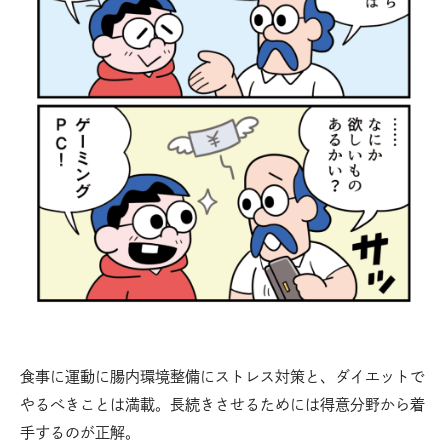
食事に運動に腸内環境整備にストレス対策と、ダイエットで
やるべきことは満載。長続きさせるためには得意分野から着
手するのが正解。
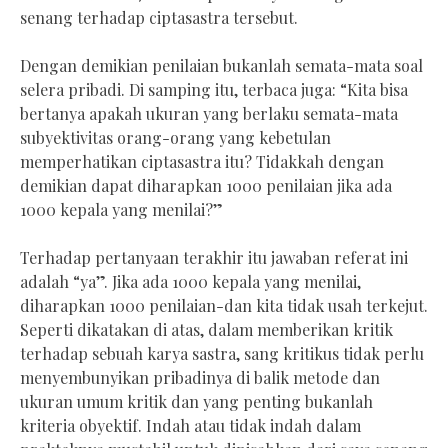
senang terhadap ciptasastra tersebut.
Dengan demikian penilaian bukanlah semata-mata soal
selera pribadi. Di samping itu, terbaca juga: “Kita bisa
bertanya apakah ukuran yang berlaku semata-mata
subyektivitas orang-orang yang kebetulan
memperhatikan ciptasastra itu? Tidakkah dengan
demikian dapat diharapkan 1000 penilaian jika ada
1000 kepala yang menilai?”
Terhadap pertanyaan terakhir itu jawaban referat ini
adalah “ya”. Jika ada 1000 kepala yang menilai,
diharapkan 1000 penilaian-dan kita tidak usah terkejut.
Seperti dikatakan di atas, dalam memberikan kritik
terhadap sebuah karya sastra, sang kritikus tidak perlu
menyembunyikan pribadinya di balik metode dan
ukuran umum kritik dan yang penting bukanlah
kriteria obyektif. Indah atau tidak indah dalam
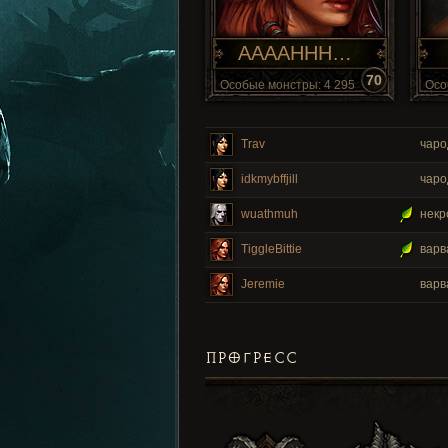
AAAAHHHHHH
70
Особые монстры: 4 295
Осо
Trav
чаро
idkmybffjill
чаро
wuathmuh
нек
TiggleBittie
вар
Jeremie
вар
ПРОГРЕСС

## Exercise goal
Reproduce, line for line and without any change, the text read from every one of the records above. Leave the pictures out of your answer.

## Exercise solution
食事に運動に腸内環境整備にストレス対策と、ダイエットで
やるべきことは満載。長続きさせるためには得意分野から着
手するのが正解。
senang terhadap ciptasastra tersebut.
Dengan demikian penilaian bukanlah semata-mata soal
selera pribadi. Di samping itu, terbaca juga: “Kita bisa
bertanya apakah ukuran yang berlaku semata-mata
subyektivitas orang-orang yang kebetulan
memperhatikan ciptasastra itu? Tidakkah dengan
demikian dapat diharapkan 1000 penilaian jika ada
1000 kepala yang menilai?”
Terhadap pertanyaan terakhir itu jawaban referat ini
adalah “ya”. Jika ada 1000 kepala yang menilai,
diharapkan 1000 penilaian-dan kita tidak usah terkejut.
Seperti dikatakan di atas, dalam memberikan kritik
terhadap sebuah karya sastra, sang kritikus tidak perlu
menyembunyikan pribadinya di balik metode dan
ukuran umum kritik dan yang penting bukanlah
kriteria obyektif. Indah atau tidak indah dalam
AAAAHHHHHH
70
Особые монстры: 4 295
Осо
Trav
чаро
idkmybffjill
чаро
wuathmuh
нек
TiggleBittie
вар
Jeremie
вар
ПРОГРЕСС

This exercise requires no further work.